Microsoft’s relationship with Xamarin, a mobile app development startup, is a great example of how it’s opening up to work with other vendors’ platforms.
Xamarin’s software lets Microsoft developers build iOS and Android apps using Microsoft development languages and tools.
Microsoft and Xamarin’s relationship has grown noticeably cozier in the past year, though it’s mostly been happening behind the scenes, three sources told us recently.
That changed at Microsoft’s Build conference for developers last month. Xamarin threw a “big and well attended party,” had a bustling booth in the expo hall, and had “quite a few of their people mixing with the crowd,” as one source explained it to us.
Several members of the Windows team came to Xamarin’s party, which was surprising because “that’s the Microsoft team that thinks other platforms don’t exist,” the source said.
Officially, Xamarin was at Build to talk about its partnership with Microsoft to bring Windows Azure Mobile Services, Microsoft’s new cloud-based back end tech for mobile apps, to iOS and Android, a Microsoft spokesperson told us.
Xamarin couldn’t be reached for comment on whether it’s working more closely with Microsoft these days.
Xamarin, which launched in 2011, was co-founded by open source rock stars Miguel de Icaza and Nat Friedman.
Our sources believe Microsoft was initially wary of Xamarin’s intentions.
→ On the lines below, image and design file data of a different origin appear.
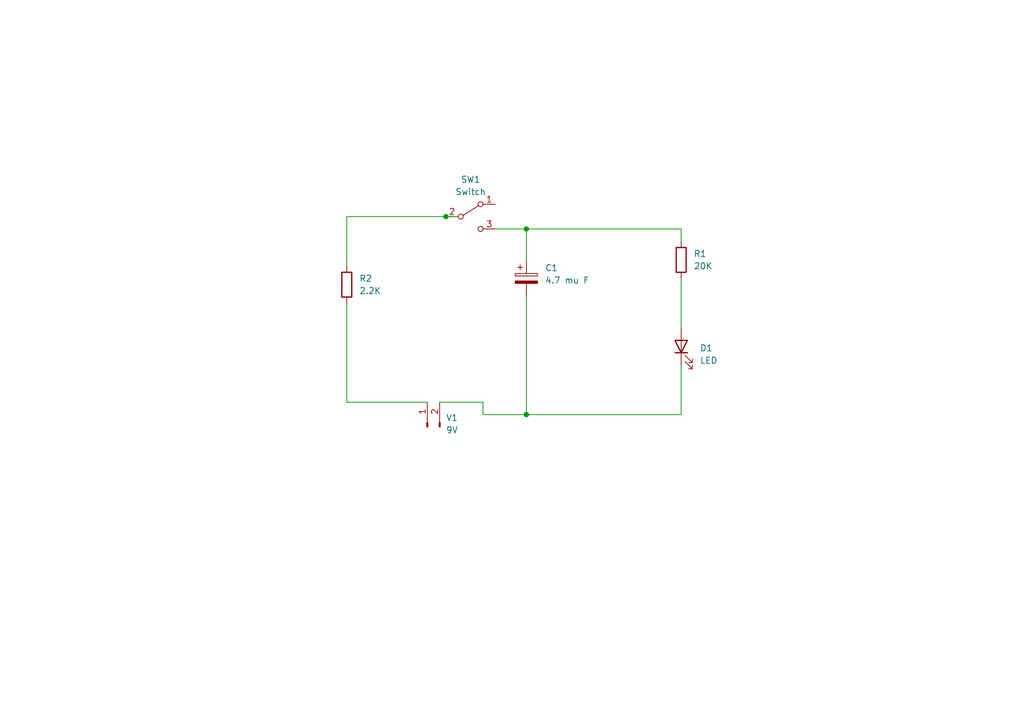
<source format=kicad_sch>
(kicad_sch (version 20211123) (generator eeschema)

  (uuid 9cd719c9-8476-45cf-93b3-20150b84c7ce)

  (paper "A5")

  


  (junction (at 91.44 44.45) (diameter 0) (color 0 0 0 0)
    (uuid 76edf6b8-36c1-4c5a-aedc-e1cc50a214aa)
  )
  (junction (at 107.95 85.09) (diameter 0) (color 0 0 0 0)
    (uuid 857bfdfd-e244-4184-8b79-587976365691)
  )
  (junction (at 107.95 46.99) (diameter 0) (color 0 0 0 0)
    (uuid 95b02069-8c50-4370-8940-4a37f927bd7b)
  )

  (wire (pts (xy 91.44 44.45) (xy 93.98 44.45))
    (stroke (width 0) (type default) (color 0 0 0 0))
    (uuid 086bafb0-9f4a-4891-9d72-00bb79dd44da)
  )
  (wire (pts (xy 90.17 82.55) (xy 99.06 82.55))
    (stroke (width 0) (type default) (color 0 0 0 0))
    (uuid 13446a62-0830-4c92-8f44-304e7477dbfb)
  )
  (wire (pts (xy 139.7 74.93) (xy 139.7 85.09))
    (stroke (width 0) (type default) (color 0 0 0 0))
    (uuid 20b3723c-1f4f-4262-800e-34f263b00d61)
  )
  (wire (pts (xy 71.12 62.23) (xy 71.12 82.55))
    (stroke (width 0) (type default) (color 0 0 0 0))
    (uuid 337a9ab4-10ad-425a-9e27-17e3020fc808)
  )
  (wire (pts (xy 139.7 85.09) (xy 107.95 85.09))
    (stroke (width 0) (type default) (color 0 0 0 0))
    (uuid 3d3dbb4a-d690-4c78-abd5-fc9abda79207)
  )
  (wire (pts (xy 99.06 85.09) (xy 107.95 85.09))
    (stroke (width 0) (type default) (color 0 0 0 0))
    (uuid 442f10ec-81ee-4b7e-965c-3873faf9b09d)
  )
  (wire (pts (xy 71.12 82.55) (xy 87.63 82.55))
    (stroke (width 0) (type default) (color 0 0 0 0))
    (uuid 45fe4677-3651-48c8-8925-ee36c877a29e)
  )
  (wire (pts (xy 139.7 46.99) (xy 107.95 46.99))
    (stroke (width 0) (type default) (color 0 0 0 0))
    (uuid 4ff82ccd-8091-4faf-852a-4647a256016d)
  )
  (wire (pts (xy 101.6 46.99) (xy 107.95 46.99))
    (stroke (width 0) (type default) (color 0 0 0 0))
    (uuid 50158090-0609-4e08-8d5a-48050d4fdc30)
  )
  (wire (pts (xy 99.06 82.55) (xy 99.06 85.09))
    (stroke (width 0) (type default) (color 0 0 0 0))
    (uuid 7401dd65-9970-45b7-912c-050673bf4956)
  )
  (wire (pts (xy 107.95 60.96) (xy 107.95 85.09))
    (stroke (width 0) (type default) (color 0 0 0 0))
    (uuid 85a56f93-aa2a-4706-8247-73799ae4ec1a)
  )
  (wire (pts (xy 107.95 46.99) (xy 107.95 53.34))
    (stroke (width 0) (type default) (color 0 0 0 0))
    (uuid a3a16563-9a4e-421e-8d62-d5be568dd035)
  )
  (wire (pts (xy 71.12 44.45) (xy 91.44 44.45))
    (stroke (width 0) (type default) (color 0 0 0 0))
    (uuid a818979b-ecde-4b7d-9d2e-b47e855366fe)
  )
  (wire (pts (xy 71.12 54.61) (xy 71.12 44.45))
    (stroke (width 0) (type default) (color 0 0 0 0))
    (uuid d467facd-94e1-4529-8941-f99a0906027b)
  )
  (wire (pts (xy 139.7 49.53) (xy 139.7 46.99))
    (stroke (width 0) (type default) (color 0 0 0 0))
    (uuid e2830c65-04ec-4198-9d9a-9eb1236e1c73)
  )
  (wire (pts (xy 139.7 57.15) (xy 139.7 67.31))
    (stroke (width 0) (type default) (color 0 0 0 0))
    (uuid f57c970a-5e7b-4c01-a646-c698cd663278)
  )

  (symbol (lib_id "Device:R") (at 71.12 58.42 0) (unit 1)
    (in_bom yes) (on_board yes) (fields_autoplaced)
    (uuid 13d3796c-6914-4d1e-95a7-6bb03ad60c3f)
    (property "Reference" "R2" (id 0) (at 73.66 57.1499 0)
      (effects (font (size 1.27 1.27)) (justify left))
    )
    (property "Value" "2.2K" (id 1) (at 73.66 59.6899 0)
      (effects (font (size 1.27 1.27)) (justify left))
    )
    (property "Footprint" "Resistor_THT:R_Axial_DIN0516_L15.5mm_D5.0mm_P20.32mm_Horizontal" (id 2) (at 69.342 58.42 90)
      (effects (font (size 1.27 1.27)) hide)
    )
    (property "Datasheet" "~" (id 3) (at 71.12 58.42 0)
      (effects (font (size 1.27 1.27)) hide)
    )
    (pin "1" (uuid cbeacdd6-9e41-4f99-ae1a-f42c82071b07))
    (pin "2" (uuid 46cae0cb-367b-4ed1-add8-6b7547af5953))
  )

  (symbol (lib_id "Connector:Conn_01x02_Male") (at 87.63 87.63 90) (unit 1)
    (in_bom yes) (on_board yes) (fields_autoplaced)
    (uuid 3bbf349b-9396-43f5-9549-efcf4a16702c)
    (property "Reference" "V1" (id 0) (at 91.44 85.7249 90)
      (effects (font (size 1.27 1.27)) (justify right))
    )
    (property "Value" "9V" (id 1) (at 91.44 88.2649 90)
      (effects (font (size 1.27 1.27)) (justify right))
    )
    (property "Footprint" "Connector_JST:JST_PH_B2B-PH-K_1x02_P2.00mm_Vertical" (id 2) (at 87.63 87.63 0)
      (effects (font (size 1.27 1.27)) hide)
    )
    (property "Datasheet" "~" (id 3) (at 87.63 87.63 0)
      (effects (font (size 1.27 1.27)) hide)
    )
    (pin "1" (uuid 7a9f0732-638f-45d7-baf4-1b0cab9abb89))
    (pin "2" (uuid e7172605-d9ac-4592-9c52-731b0520b1e9))
  )

  (symbol (lib_id "Device:LED") (at 139.7 71.12 90) (unit 1)
    (in_bom yes) (on_board yes) (fields_autoplaced)
    (uuid 3dd61fe4-9464-477e-bec3-0b4b2e272e4f)
    (property "Reference" "D1" (id 0) (at 143.51 71.4374 90)
      (effects (font (size 1.27 1.27)) (justify right))
    )
    (property "Value" "LED" (id 1) (at 143.51 73.9774 90)
      (effects (font (size 1.27 1.27)) (justify right))
    )
    (property "Footprint" "LED_THT:LED_D5.0mm" (id 2) (at 139.7 71.12 0)
      (effects (font (size 1.27 1.27)) hide)
    )
    (property "Datasheet" "~" (id 3) (at 139.7 71.12 0)
      (effects (font (size 1.27 1.27)) hide)
    )
    (pin "1" (uuid 07ad2ac7-7b64-438b-8423-2e8ce0239988))
    (pin "2" (uuid 61f00a79-e4bc-44ba-96b3-209f92f3010a))
  )

  (symbol (lib_id "Device:R") (at 139.7 53.34 0) (unit 1)
    (in_bom yes) (on_board yes)
    (uuid 74b9a99f-4f90-4148-bbcc-c4f6dda196eb)
    (property "Reference" "R1" (id 0) (at 142.24 52.0699 0)
      (effects (font (size 1.27 1.27)) (justify left))
    )
    (property "Value" "20K" (id 1) (at 142.24 54.6099 0)
      (effects (font (size 1.27 1.27)) (justify left))
    )
    (property "Footprint" "Resistor_THT:R_Axial_DIN0516_L15.5mm_D5.0mm_P20.32mm_Horizontal" (id 2) (at 137.922 53.34 90)
      (effects (font (size 1.27 1.27)) hide)
    )
    (property "Datasheet" "~" (id 3) (at 139.7 53.34 0)
      (effects (font (size 1.27 1.27)) hide)
    )
    (pin "1" (uuid c4b8dcaa-e9df-4b52-b982-1140b1615966))
    (pin "2" (uuid 33a0560f-1d00-4ae4-81d9-a91e85208b66))
  )

  (symbol (lib_id "Switch:SW_SPDT") (at 96.52 44.45 0) (unit 1)
    (in_bom yes) (on_board yes) (fields_autoplaced)
    (uuid 8733ca4b-faf0-46e5-8e1d-9bb54a9ce88b)
    (property "Reference" "SW1" (id 0) (at 96.52 36.83 0))
    (property "Value" "Switch" (id 1) (at 96.52 39.37 0))
    (property "Footprint" "Button_Switch_THT:SW_E-Switch_EG1224_SPDT_Angled" (id 2) (at 96.52 44.45 0)
      (effects (font (size 1.27 1.27)) hide)
    )
    (property "Datasheet" "~" (id 3) (at 96.52 44.45 0)
      (effects (font (size 1.27 1.27)) hide)
    )
    (pin "1" (uuid f0498c1e-a8ce-4e12-85f3-026d9278133a))
    (pin "2" (uuid f2ebdf0d-21e7-4e0e-a670-210e3ba24d0f))
    (pin "3" (uuid 9be2abe3-f6e8-4683-9800-cb94ae63c541))
  )

  (symbol (lib_id "Device:C_Polarized") (at 107.95 57.15 0) (unit 1)
    (in_bom yes) (on_board yes) (fields_autoplaced)
    (uuid bbcaf60c-8637-4c94-986e-92f7c9b2c30a)
    (property "Reference" "C1" (id 0) (at 111.76 54.9909 0)
      (effects (font (size 1.27 1.27)) (justify left))
    )
    (property "Value" "4.7 mu F" (id 1) (at 111.76 57.5309 0)
      (effects (font (size 1.27 1.27)) (justify left))
    )
    (property "Footprint" "Capacitor_THT:C_Radial_D5.0mm_H5.0mm_P2.00mm" (id 2) (at 108.9152 60.96 0)
      (effects (font (size 1.27 1.27)) hide)
    )
    (property "Datasheet" "~" (id 3) (at 107.95 57.15 0)
      (effects (font (size 1.27 1.27)) hide)
    )
    (pin "1" (uuid 749ee47f-66a6-4a8a-bbbf-d92b06e5deae))
    (pin "2" (uuid cc2beea6-343e-4f9d-ae20-af2f8db5b3cc))
  )

  (sheet_instances
    (path "/" (page "1"))
  )

  (symbol_instances
    (path "/bbcaf60c-8637-4c94-986e-92f7c9b2c30a"
      (reference "C1") (unit 1) (value "4.7 mu F") (footprint "Capacitor_THT:C_Radial_D5.0mm_H5.0mm_P2.00mm")
    )
    (path "/3dd61fe4-9464-477e-bec3-0b4b2e272e4f"
      (reference "D1") (unit 1) (value "LED") (footprint "LED_THT:LED_D5.0mm")
    )
    (path "/74b9a99f-4f90-4148-bbcc-c4f6dda196eb"
      (reference "R1") (unit 1) (value "20K") (footprint "Resistor_THT:R_Axial_DIN0516_L15.5mm_D5.0mm_P20.32mm_Horizontal")
    )
    (path "/13d3796c-6914-4d1e-95a7-6bb03ad60c3f"
      (reference "R2") (unit 1) (value "2.2K") (footprint "Resistor_THT:R_Axial_DIN0516_L15.5mm_D5.0mm_P20.32mm_Horizontal")
    )
    (path "/8733ca4b-faf0-46e5-8e1d-9bb54a9ce88b"
      (reference "SW1") (unit 1) (value "Switch") (footprint "Button_Switch_THT:SW_E-Switch_EG1224_SPDT_Angled")
    )
    (path "/3bbf349b-9396-43f5-9549-efcf4a16702c"
      (reference "V1") (unit 1) (value "9V") (footprint "Connector_JST:JST_PH_B2B-PH-K_1x02_P2.00mm_Vertical")
    )
  )
)

</source>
Last December, after Xamarin released a tool that lets developers code apps for the Mac using Microsoft programming languages, de Icaza took a shot at Microsoft on Twitter:
Further proof that we love C# and .NET more than Microsoft does: http://t.co/95WvJL5H
— Miguel de Icaza (@migueldeicaza) December 12, 2012
What de Icaza meant was that Microsoft, with Windows 8, has been pushing developers to use Java and HTML5 to build apps, instead of older languages like C# and .NET. Microsoft also effectively killed off Silverlight, a .NET based programming language.
The thing is, developers prefer to use languages like C# and .NET, and Xamarin lets them do this.
Visual Studio, the tool of choice for most Microsoft developers, can’t be used to build iOS and Android apps. So in February, Xamarin built a plug-in that does this.
This is important, because Microsoft development shops are getting lots of requests from customers for non-Microsoft apps, and being able to build them without learning new languages lets them get that business.
Microsoft is now aware of the role Xamarin can play for its developers. “Over the past year or so Microsoft has unofficially and behind the scenes been boosting Xamarin as a good option,” one source said.
There are other signs of the deepening ties between the companies.
Microsoft was the lone Platinum sponsor for Xamarin’s Evolve developer conference in April and sent 25 of its people to the event, including Scott Hanselman, a program manager on Microsoft’s Windows Azure team, who gave a talk.
With Microsoft transforming itself into a devices and services company, and reaching out like never before to non-Microsoft developers, its relationship with Xamarin is another example of how the culture at Redmond is changing.
“Microsoft is starting to recognised that they live in a cross-platform world, and Xamarin makes that story make sense,” the source said.